In a possible indication of the volatility to come, when the Cromwell maintenance was announced, Algonquin June basis jumped post-market close and continued to climb 37 cents the next day.


"It's a balancing act up there right now," a regional trader said. "It seems all the incremental power demand is coming from gas-fired generation. As long as maintenance isn't coincidentally timed with hot weather, then capacity should be available."


Gas-fired generation in the New England Independent System Operator footprint has grown significantly in the past few years. Gas made up 49,577 MW of the total power generated in the region in 2012, up from 38,338 MW in 2008.


With the region's increased reliance on gas, any hot weather concerns could also drive up the market, the trader said, unless producers flood the market with supplies in anticipation of higher prices.


Northeast production now stands at 10.5 Bcf/d, compared with last year’s same-time level of 7.6 Bcf/d, according to Platts unit Bentek Energy.


Year-over-year production growth has been 2.9 Bcf/d, with the company expecting that positive growth trend to continue.


And while early forecasts show a warmer-than-normal start to the spring season in the Northeast, the prolonged winter has drained storage inventories in the region, with stocks running below last year's unusually high levels.


The longer the winter season lasts, the more gas will be needed to refill storage this summer, which could also provide support to other nearby Northeast markets, Bentek said.


At the Dominion Transmission storage facility, current inventories stand at 89 Bcf, down 60 Bcf from the same time last year and down 21 Bcf from the three-year average, Bentek said.


Columbia Gas Transmission's storage facility currently has 58 Bcf of inventory, a decline of 49 Bcf from the same time a year ago and a decline of 23.4 Bcf from the three-year average.


The higher gas prices will likely mean higher prices for electricity as well, and Platts data is already showing signs of that strength.


New England Mass Hub spot electricity prices for on-peak hours are averaging around $98/MWh year-to-date, up about $35 from the same period last year.


The July-August on-peak electricity forward assessment for Mass Hub has averaged around $54/MWh year-to-date, a roughly $11 premium for the comparable quarter in 2012.

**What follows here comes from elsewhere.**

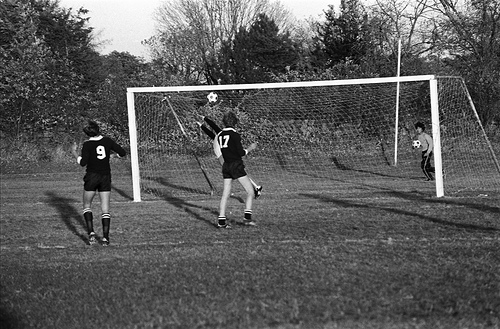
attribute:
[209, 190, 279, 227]
socks — long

The higher cash prices have not been isolated to the Northeast.


Points as diverse as AECO-Alberta and Florida Gas Transmission zone 3 have seen significant year-over-year increases. (See related graph: Florida Gas Zone 3 Basis Differential: 2011-13).

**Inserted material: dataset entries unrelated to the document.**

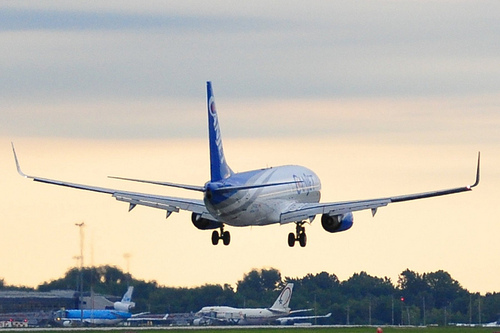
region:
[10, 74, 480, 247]
a plane taking off into the air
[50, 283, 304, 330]
two parked planes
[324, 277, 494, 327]
a row of trees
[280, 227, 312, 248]
wheels on a air plane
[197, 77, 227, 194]
the blue tail wing on a plane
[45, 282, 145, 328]
a parked blue and white plane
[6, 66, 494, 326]
plane ready to land at airport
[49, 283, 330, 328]
blue and silver airplanes on ground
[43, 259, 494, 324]
trees behind planes and fencing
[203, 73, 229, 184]
blue and white tail on plane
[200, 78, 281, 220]
gray swirls under blue on tail and body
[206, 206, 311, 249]
black wheels under plane's body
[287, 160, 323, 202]
logo and name of company on plane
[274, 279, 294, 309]
red circle and blue star on plane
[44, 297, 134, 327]
solid blue over silver on plane body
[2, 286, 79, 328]
flat and dark building behind front of plane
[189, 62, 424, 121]
A cloudy unique sky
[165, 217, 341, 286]
THe plane has wheels out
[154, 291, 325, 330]
A plane on the ground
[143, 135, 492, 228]
The plane is trying to land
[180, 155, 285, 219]
It has a light blue ending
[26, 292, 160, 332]
A blue plane on the ground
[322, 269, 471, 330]
Plentiful trees in the background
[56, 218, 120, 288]
Towers to help planes land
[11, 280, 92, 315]
Part of the airport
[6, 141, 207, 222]
The large wing of the plane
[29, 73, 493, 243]
plane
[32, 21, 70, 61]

AECO, the western Canadian benchmark, has had spot prices averaging in the low C$3.00s/Gj year-to-date, compared with an average of about C$2.05/Gj in the same period last year.


The summer strip at AECO, meanwhile, is holding a roughly 80-cent premium over the comparable package during the same time in 2012.


Florida zone 3's average cash price has jumped above $3.50/MMBtu so far this year, about $1 higher than last year, while the summer forward price is averaging more than 90 cents above the comparable package a year ago.


Price swings could be in store for other regions this summer.


Westcoast Energy station 2 gas prices could see a jump in June as the pipeline conducts maintenance at the Fort Nelson gas plant June 1 to June 28.


The plant turnaround will include a total outage June 7 to June 19, as well as capacity limitations of 300,000 Mcf/d to 600,000 Mcf/d for most other days that month.


Bentek data shows receipts at the Fort Nelson plant averaging around 658,150 Mcf/d year-to-date, up from 524,899 Mcf/d in the same period last year. "That can get it back up closer to AECO," a western Canadian trader said.